Tuesday, January 06, 2009

The Media's Racial Quota Obsession

Happy Epiphany!

Did you know that there are currently no black U.S. senators since Barack Obama got a promotion? I feel this is really important for everyone to know, and a fact that almost certainly is being buried by the media. I mean, think about it: racism would almost surely cease to exist in this country if we were to have a senate with one token black person in it. But since our racist nation would never be able to vote a black person to a high-powered office, a black person is going to have to be appointed to a high office. By some embattled white governor, most likely. After that happens, we can move on to appointing random token black people as college football coaches.

So let me get this straight: some people are upset that Barack Obama has chosen someone from outside the CIA's sphere of torturers and torture apologists to reform the CIA. Honestly I couldn't be happier at the choice of someone like Leon Panetta; if he had picked Dianne Feinstein, who fell prey to the "imminent terrorist threat" what-if scenario in an interview in the NY Times last month, I would have demanded my Change back.

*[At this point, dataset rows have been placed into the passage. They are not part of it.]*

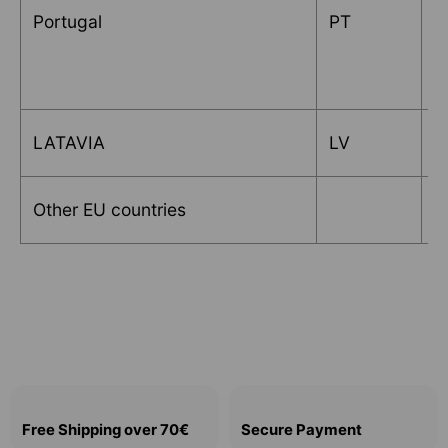
Portugal
PT
T
LATAVIA
LV
L
Other EU countries
R
Free Shipping over 70€
Secure Payment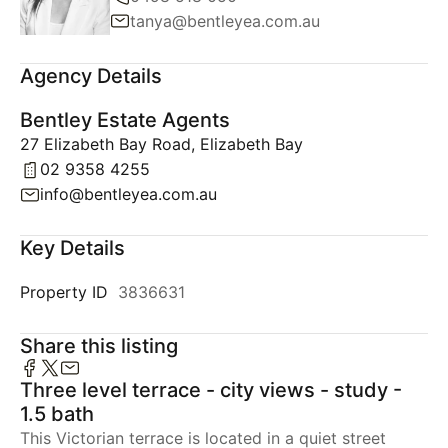
tanya@bentleyea.com.au
Agency Details
Bentley Estate Agents
27 Elizabeth Bay Road, Elizabeth Bay
02 9358 4255
info@bentleyea.com.au
Key Details
Property ID
3836631
Share this listing
Three level terrace - city views - study -
1.5 bath
This Victorian terrace is located in a quiet street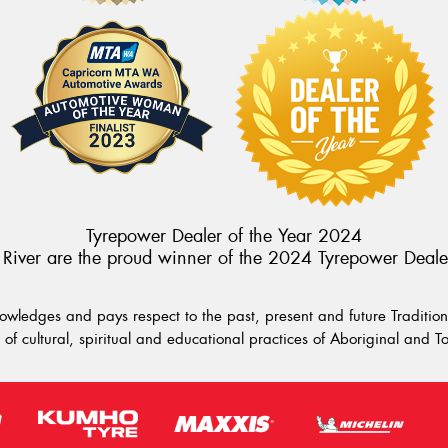
Tyrepower Dealer of the Year 2024
River are the proud winner of the 2024 Tyrepower Deale
wledges and pays respect to the past, present and future Traditiona
of cultural, spiritual and educational practices of Aboriginal and To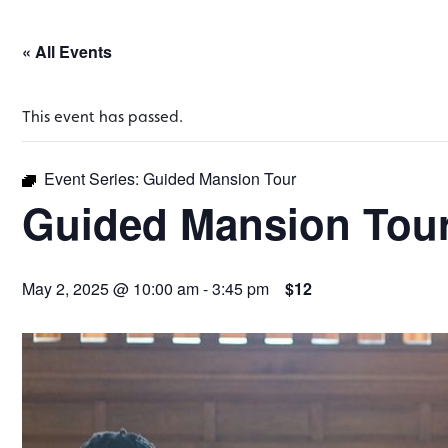
« All Events
This event has passed.
Event Series:
Guided Mansion Tour
Guided Mansion Tou
May 2, 2025 @ 10:00 am
-
3:45 pm
$12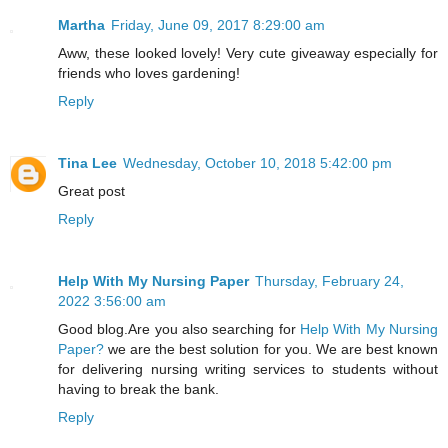
Martha
Friday, June 09, 2017 8:29:00 am
Aww, these looked lovely! Very cute giveaway especially for
friends who loves gardening!
Reply
Tina Lee
Wednesday, October 10, 2018 5:42:00 pm
Great post
Reply
Help With My Nursing Paper
Thursday, February 24,
2022 3:56:00 am
Good blog.Are you also searching for
Help With My Nursing
Paper?
we are the best solution for you. We are best known
for delivering nursing writing services to students without
having to break the bank.
Reply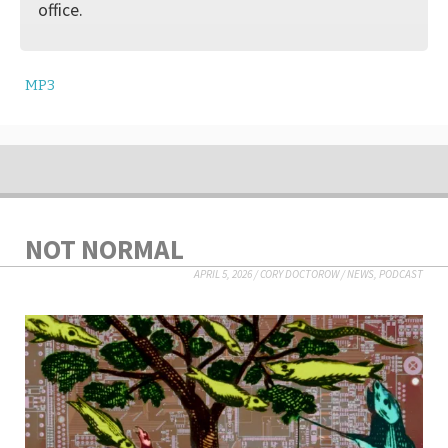
office.
MP3
NOT NORMAL
APRIL 5, 2026
/
CORY DOCTOROW
/
NEWS
,
PODCAST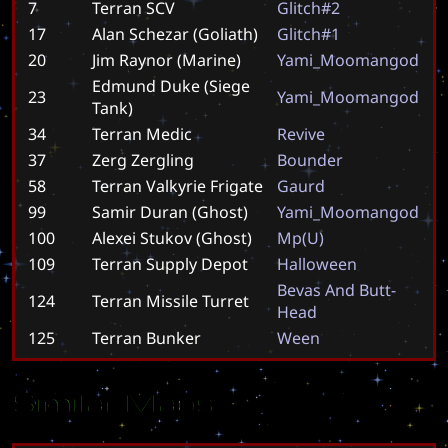
7
Terran SCV
G
l
i
t
c
h
#
2
17
Alan Schezar (Goliath)
G
l
i
t
c
h
#
1
20
Jim Raynor (Marine)
Y
a
m
i
_
M
o
o
m
a
n
g
o
d
Edmund Duke (Siege
23
Y
a
m
i
_
M
o
o
m
a
n
g
o
d
Tank)
34
Terran Medic
R
e
v
i
v
e
37
Zerg Zergling
B
o
u
n
d
e
r
58
Terran Valkyrie Frigate
G
a
u
r
d
99
Samir Duran (Ghost)
Y
a
m
i
_
M
o
o
m
a
n
g
o
d
100
Alexei Stukov (Ghost)
M
p
(
U
)
109
Terran Supply Depot
H
a
l
l
o
w
e
e
n
B
e
v
a
s
A
n
d
B
u
t
t
-
124
Terran Missile Turret
H
e
a
d
125
Terran Bunker
W
e
e
n
Similar Maps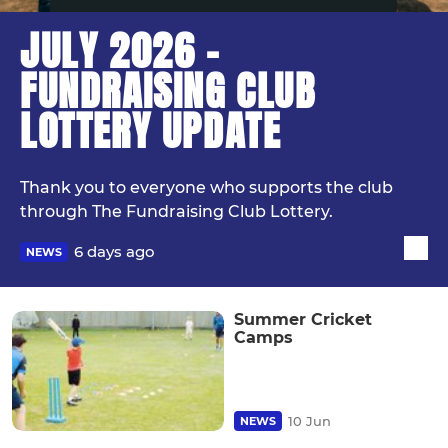
JULY 2026 -
FUNDRAISING CLUB
LOTTERY UPDATE
Thank you to everyone who supports the club
through The Fundraising Club Lottery.
6 days ago
NEWS
Summer Cricket
Camps
10 Jun
NEWS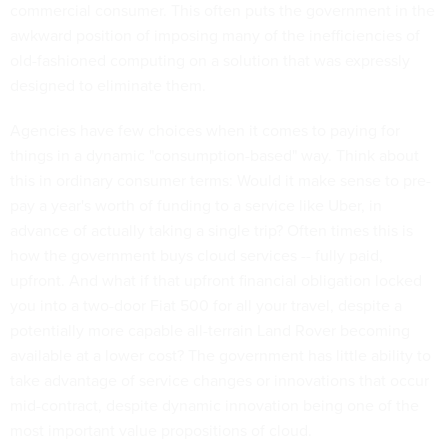
commercial consumer. This often puts the government in the
awkward position of imposing many of the inefficiencies of
old-fashioned computing on a solution that was expressly
designed to eliminate them.
Agencies have few choices when it comes to paying for
things in a dynamic "consumption-based" way. Think about
this in ordinary consumer terms: Would it make sense to pre-
pay a year's worth of funding to a service like Uber, in
advance of actually taking a single trip? Often times this is
how the government buys cloud services -- fully paid,
upfront. And what if that upfront financial obligation locked
you into a two-door Fiat 500 for all your travel, despite a
potentially more capable all-terrain Land Rover becoming
available at a lower cost? The government has little ability to
take advantage of service changes or innovations that occur
mid-contract, despite dynamic innovation being one of the
most important value propositions of cloud.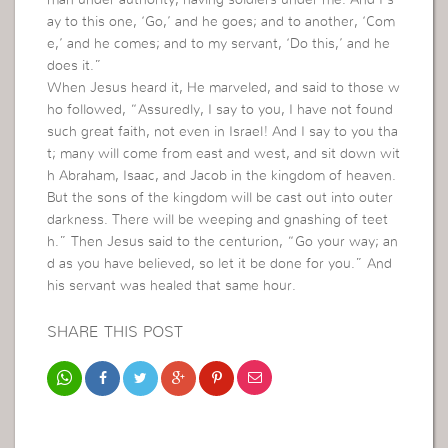
man under authority, having soldiers under me. And I s
ay to this one, ‘Go,’ and he goes; and to another, ‘Com
e,’ and he comes; and to my servant, ‘Do this,’ and he
does it.”
When Jesus heard it, He marveled, and said to those w
ho followed, “Assuredly, I say to you, I have not found
such great faith, not even in Israel! And I say to you tha
t; many will come from east and west, and sit down wit
h Abraham, Isaac, and Jacob in the kingdom of heaven.
But the sons of the kingdom will be cast out into outer
darkness. There will be weeping and gnashing of teet
h.” Then Jesus said to the centurion, “Go your way; an
d as you have believed, so let it be done for you.” And
his servant was healed that same hour.
SHARE THIS POST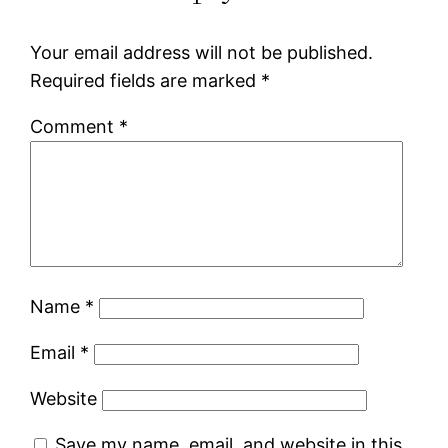
Your email address will not be published.
Required fields are marked
*
Comment
*
Name
*
Email
*
Website
Save my name, email, and website in this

Bill Richardson ... *shakes head*.

Oklahoma is getting new license plates this year, and they're a vast improvement over the old ones with the Osage shield in the middle that looks like a plate of cat barf from any sort of distance. The new plates feature a statue of a warrior firing an arrow at the sky: in other words, they're just like this weird Boston side project's only album. The new license plate rates somewhere around a B- in my book because of its small numerals and lack of embossment, but may get some kind of fictitious Most Improved award from ... me.